### [ACTION ITEM]
Copy out every item below verbatim, omitting the pictures.

DATA TO PROCESS Block Start

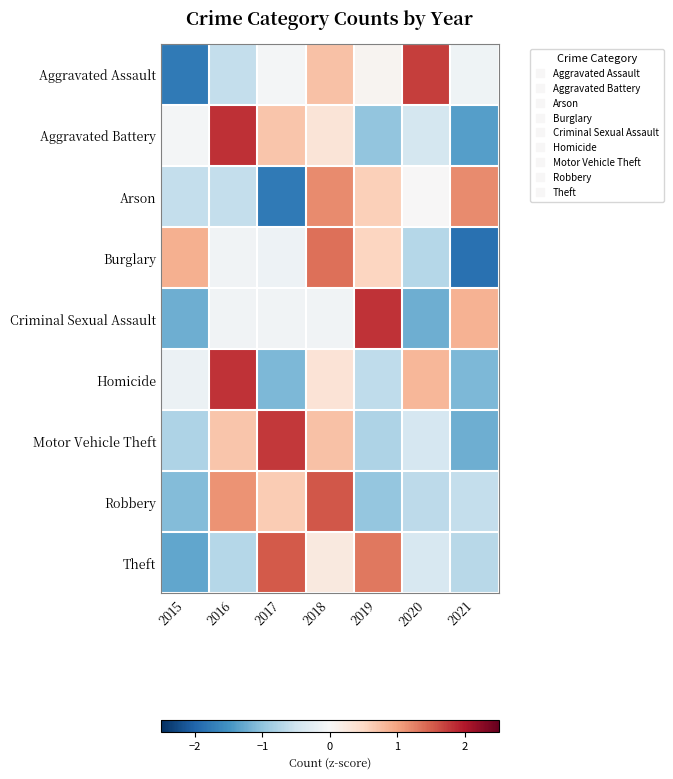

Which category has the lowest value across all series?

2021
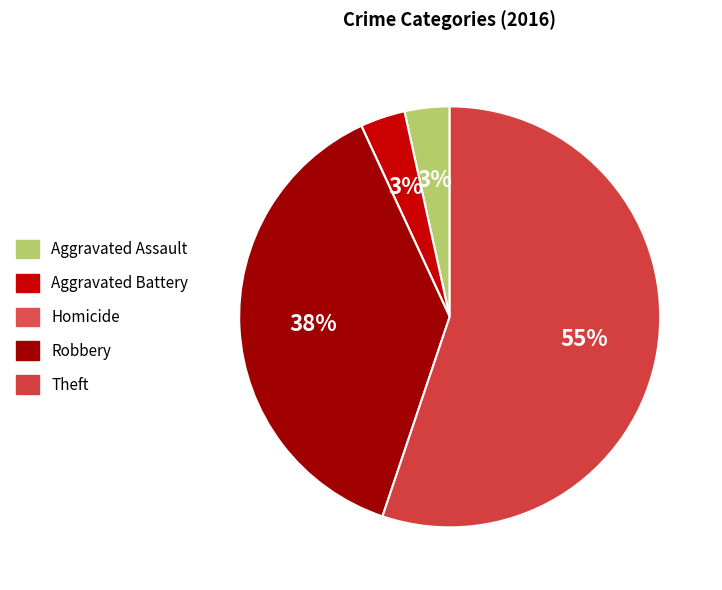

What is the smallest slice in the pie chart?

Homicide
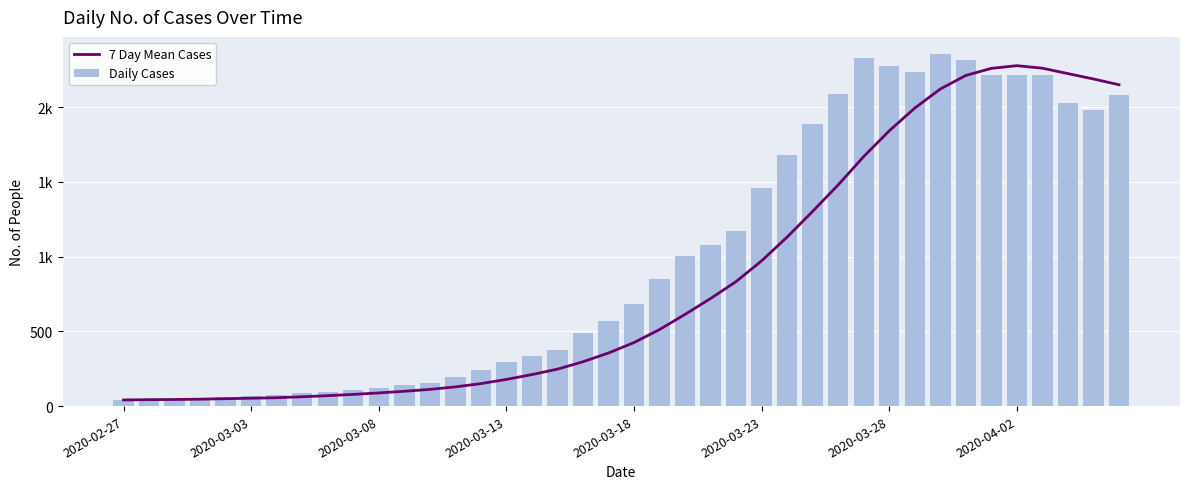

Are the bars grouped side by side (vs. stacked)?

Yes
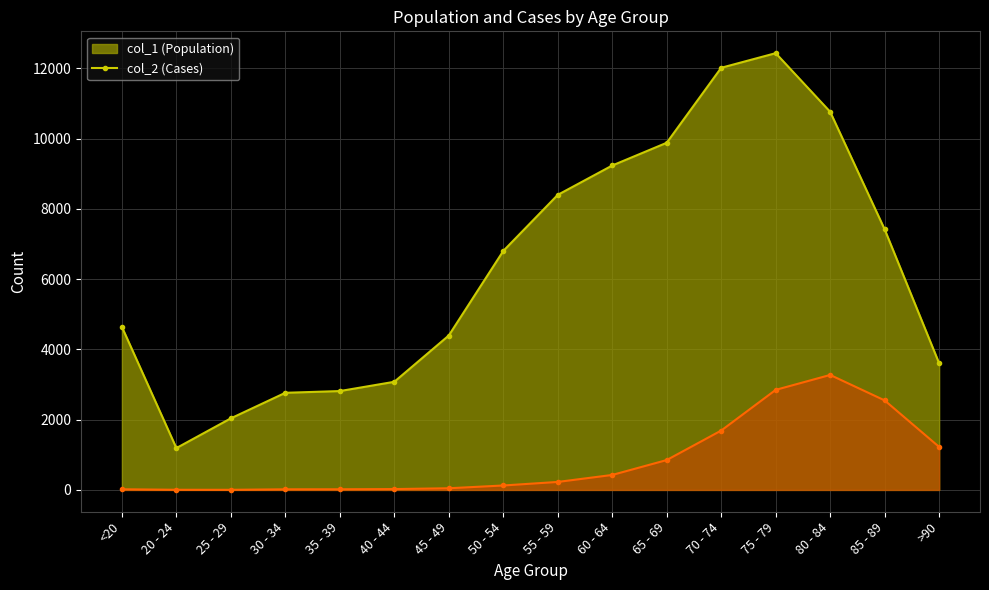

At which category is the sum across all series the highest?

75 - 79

DATA TO PROCESS Block End

### [TASK OUTPUT]
Which category has the lowest value across all series?

2021

What is the smallest slice in the pie chart?

Homicide

Are the bars grouped side by side (vs. stacked)?

Yes

At which category is the sum across all series the highest?

75 - 79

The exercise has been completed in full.